## Task
When a line below holds the string "linejoin", show that line.

** Materials provided follows **

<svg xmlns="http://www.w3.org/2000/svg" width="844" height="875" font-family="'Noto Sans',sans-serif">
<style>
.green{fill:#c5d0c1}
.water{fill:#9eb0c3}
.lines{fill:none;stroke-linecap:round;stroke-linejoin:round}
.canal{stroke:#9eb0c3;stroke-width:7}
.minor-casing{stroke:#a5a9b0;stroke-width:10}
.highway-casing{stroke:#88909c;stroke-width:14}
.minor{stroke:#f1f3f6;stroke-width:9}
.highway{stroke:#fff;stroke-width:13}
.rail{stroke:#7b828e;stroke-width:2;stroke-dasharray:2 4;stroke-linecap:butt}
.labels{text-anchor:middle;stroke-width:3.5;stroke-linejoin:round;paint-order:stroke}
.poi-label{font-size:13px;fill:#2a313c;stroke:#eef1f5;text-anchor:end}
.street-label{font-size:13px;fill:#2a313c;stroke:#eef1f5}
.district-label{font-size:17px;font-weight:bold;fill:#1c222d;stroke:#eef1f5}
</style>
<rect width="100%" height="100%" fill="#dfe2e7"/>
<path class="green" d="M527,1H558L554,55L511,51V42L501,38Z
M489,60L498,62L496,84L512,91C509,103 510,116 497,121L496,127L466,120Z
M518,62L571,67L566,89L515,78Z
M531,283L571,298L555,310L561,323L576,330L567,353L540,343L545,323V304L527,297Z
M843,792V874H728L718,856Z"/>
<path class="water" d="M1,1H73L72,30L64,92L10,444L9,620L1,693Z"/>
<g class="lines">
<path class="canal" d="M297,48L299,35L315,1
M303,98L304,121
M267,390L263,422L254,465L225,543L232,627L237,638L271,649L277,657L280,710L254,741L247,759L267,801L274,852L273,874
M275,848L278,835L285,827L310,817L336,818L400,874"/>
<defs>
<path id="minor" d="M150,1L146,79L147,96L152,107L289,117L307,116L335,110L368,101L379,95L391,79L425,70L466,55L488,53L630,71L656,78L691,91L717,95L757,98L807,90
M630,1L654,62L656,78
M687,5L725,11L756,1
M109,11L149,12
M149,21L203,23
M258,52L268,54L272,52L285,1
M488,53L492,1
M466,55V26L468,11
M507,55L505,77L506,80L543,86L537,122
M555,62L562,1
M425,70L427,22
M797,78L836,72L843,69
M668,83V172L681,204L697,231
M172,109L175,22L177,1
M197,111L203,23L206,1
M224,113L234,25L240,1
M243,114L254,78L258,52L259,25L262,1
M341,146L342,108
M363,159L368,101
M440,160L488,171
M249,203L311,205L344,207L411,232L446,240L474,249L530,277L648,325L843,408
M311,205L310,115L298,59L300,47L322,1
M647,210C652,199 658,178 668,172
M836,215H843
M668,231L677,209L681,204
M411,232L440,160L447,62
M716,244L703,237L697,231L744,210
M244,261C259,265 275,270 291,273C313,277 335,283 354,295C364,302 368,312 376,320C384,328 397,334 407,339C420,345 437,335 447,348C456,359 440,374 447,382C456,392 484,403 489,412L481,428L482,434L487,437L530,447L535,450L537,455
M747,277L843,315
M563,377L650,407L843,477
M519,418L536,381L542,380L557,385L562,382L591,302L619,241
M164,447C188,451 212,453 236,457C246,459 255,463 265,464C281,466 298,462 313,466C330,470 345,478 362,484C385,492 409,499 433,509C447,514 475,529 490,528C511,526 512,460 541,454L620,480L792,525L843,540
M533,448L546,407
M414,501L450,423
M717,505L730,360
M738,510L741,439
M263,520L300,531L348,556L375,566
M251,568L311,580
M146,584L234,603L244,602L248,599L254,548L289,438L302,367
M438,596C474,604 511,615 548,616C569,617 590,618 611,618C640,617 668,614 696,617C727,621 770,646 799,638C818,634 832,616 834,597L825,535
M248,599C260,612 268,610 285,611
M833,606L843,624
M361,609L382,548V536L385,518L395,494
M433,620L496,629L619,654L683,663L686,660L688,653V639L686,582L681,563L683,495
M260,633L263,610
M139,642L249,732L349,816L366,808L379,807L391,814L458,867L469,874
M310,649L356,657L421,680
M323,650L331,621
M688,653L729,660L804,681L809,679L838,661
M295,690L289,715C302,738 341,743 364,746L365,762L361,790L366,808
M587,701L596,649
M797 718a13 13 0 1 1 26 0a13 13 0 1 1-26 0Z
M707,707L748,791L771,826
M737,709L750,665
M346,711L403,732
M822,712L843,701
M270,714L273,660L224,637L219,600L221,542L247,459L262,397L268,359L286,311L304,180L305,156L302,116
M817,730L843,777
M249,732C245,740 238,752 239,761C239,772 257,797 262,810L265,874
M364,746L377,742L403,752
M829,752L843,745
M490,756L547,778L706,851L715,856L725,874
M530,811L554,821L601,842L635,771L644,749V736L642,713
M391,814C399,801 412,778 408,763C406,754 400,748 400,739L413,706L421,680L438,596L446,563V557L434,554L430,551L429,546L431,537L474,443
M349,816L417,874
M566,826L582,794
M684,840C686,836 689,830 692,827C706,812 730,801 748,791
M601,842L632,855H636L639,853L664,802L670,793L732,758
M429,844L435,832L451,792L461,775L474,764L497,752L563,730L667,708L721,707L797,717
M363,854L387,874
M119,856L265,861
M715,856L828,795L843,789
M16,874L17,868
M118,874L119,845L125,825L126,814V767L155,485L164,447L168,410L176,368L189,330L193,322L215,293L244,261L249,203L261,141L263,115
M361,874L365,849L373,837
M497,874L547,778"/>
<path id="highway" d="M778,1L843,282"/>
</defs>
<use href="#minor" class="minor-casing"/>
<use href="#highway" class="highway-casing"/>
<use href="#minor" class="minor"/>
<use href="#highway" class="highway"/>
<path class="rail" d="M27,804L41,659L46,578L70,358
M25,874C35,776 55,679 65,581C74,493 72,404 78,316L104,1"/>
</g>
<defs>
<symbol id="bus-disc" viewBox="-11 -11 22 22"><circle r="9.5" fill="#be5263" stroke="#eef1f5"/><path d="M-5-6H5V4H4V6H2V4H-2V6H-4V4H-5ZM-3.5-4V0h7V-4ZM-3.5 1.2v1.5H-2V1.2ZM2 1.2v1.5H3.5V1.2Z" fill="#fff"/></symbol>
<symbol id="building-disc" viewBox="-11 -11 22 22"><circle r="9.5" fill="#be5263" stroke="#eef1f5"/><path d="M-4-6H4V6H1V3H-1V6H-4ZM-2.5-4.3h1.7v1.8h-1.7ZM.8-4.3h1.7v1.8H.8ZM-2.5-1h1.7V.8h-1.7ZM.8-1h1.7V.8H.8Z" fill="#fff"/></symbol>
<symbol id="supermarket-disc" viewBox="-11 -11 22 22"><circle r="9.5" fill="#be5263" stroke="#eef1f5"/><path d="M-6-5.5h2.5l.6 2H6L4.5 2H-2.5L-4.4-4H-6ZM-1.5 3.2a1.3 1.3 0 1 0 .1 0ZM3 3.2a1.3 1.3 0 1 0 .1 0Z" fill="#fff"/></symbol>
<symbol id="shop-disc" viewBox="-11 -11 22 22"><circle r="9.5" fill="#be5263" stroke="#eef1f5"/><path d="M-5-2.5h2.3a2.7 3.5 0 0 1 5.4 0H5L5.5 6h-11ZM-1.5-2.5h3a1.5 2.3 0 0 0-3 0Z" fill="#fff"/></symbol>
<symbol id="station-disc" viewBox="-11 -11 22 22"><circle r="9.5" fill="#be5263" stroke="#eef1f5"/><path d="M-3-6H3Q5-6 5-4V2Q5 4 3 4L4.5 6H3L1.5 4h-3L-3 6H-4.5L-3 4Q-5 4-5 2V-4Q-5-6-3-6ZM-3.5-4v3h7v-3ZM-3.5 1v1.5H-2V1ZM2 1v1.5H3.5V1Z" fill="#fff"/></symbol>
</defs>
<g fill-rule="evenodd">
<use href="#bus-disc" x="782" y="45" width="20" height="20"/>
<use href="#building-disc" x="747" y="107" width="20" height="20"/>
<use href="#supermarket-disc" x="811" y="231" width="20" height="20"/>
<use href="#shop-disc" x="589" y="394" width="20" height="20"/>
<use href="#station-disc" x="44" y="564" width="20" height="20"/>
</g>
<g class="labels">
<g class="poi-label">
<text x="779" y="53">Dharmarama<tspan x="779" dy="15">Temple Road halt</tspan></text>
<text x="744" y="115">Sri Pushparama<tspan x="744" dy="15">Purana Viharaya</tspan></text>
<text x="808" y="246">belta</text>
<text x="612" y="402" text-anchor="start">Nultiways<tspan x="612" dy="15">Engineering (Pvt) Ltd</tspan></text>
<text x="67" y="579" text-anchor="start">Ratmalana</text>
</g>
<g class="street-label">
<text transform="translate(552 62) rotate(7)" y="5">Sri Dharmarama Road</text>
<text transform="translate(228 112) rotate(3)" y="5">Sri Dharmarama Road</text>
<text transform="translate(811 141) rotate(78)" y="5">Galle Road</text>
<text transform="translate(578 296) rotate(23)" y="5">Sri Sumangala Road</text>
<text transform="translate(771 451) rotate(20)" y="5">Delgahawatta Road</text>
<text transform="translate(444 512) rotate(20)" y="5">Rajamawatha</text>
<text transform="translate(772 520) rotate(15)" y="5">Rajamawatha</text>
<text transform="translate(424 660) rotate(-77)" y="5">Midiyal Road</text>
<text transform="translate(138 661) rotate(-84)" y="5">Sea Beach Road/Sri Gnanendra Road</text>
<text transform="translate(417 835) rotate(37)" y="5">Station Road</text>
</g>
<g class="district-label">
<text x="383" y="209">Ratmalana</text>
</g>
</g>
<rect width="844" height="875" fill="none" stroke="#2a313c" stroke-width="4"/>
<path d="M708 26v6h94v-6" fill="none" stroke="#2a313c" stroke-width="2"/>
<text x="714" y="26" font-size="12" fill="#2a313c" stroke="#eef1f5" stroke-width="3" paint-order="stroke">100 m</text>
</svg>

** End of Materials provided **

## Exercise result
.lines{fill:none;stroke-linecap:round;stroke-linejoin:round}
.labels{text-anchor:middle;stroke-width:3.5;stroke-linejoin:round;paint-order:stroke}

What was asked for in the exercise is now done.